Credit Zuckerberg for pivoting before it’s too late, said The Economist. In October 2022, “investors appeared to throw in the towel” on Meta and Zuckerberg, “accusing him of trashing the core business while lavishing money on his pharaonic dreams for the metaverse.” Within weeks of the market rout, Zuckerberg slashed costs, laid off workers, and “launched an internal revolution aimed at using AI to galvanize Meta’s core business.” And Zuckerberg’s decision to make Llama open source, available for developers to reuse and modify, rather than turning it into a walledoff proprietar­y model, has turned him “from Silicon Valley’s villain to its hero.” Impressive turnaround.

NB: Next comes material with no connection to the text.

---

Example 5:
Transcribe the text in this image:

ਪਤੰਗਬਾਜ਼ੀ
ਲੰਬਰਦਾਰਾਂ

Zuckerberg is the latest tech leader to jump on the “artificial general intelligen­ce” (AGI) bandwagon, said Benj Edwards in Ars Technica. Zuckerberg and counterpar­ts like OpenAI chief Sam Altman want it both ways. They say AGI is close. But they also dismiss fears that it “might pose an existentia­l threat to humanity or replace humans working intellectu­al jobs.” So, will AI change everything or not? After “the drumbeat of world-threatenin­g hype we heard throughout 2023,” Silicon Valley’s elite don’t seem very sure.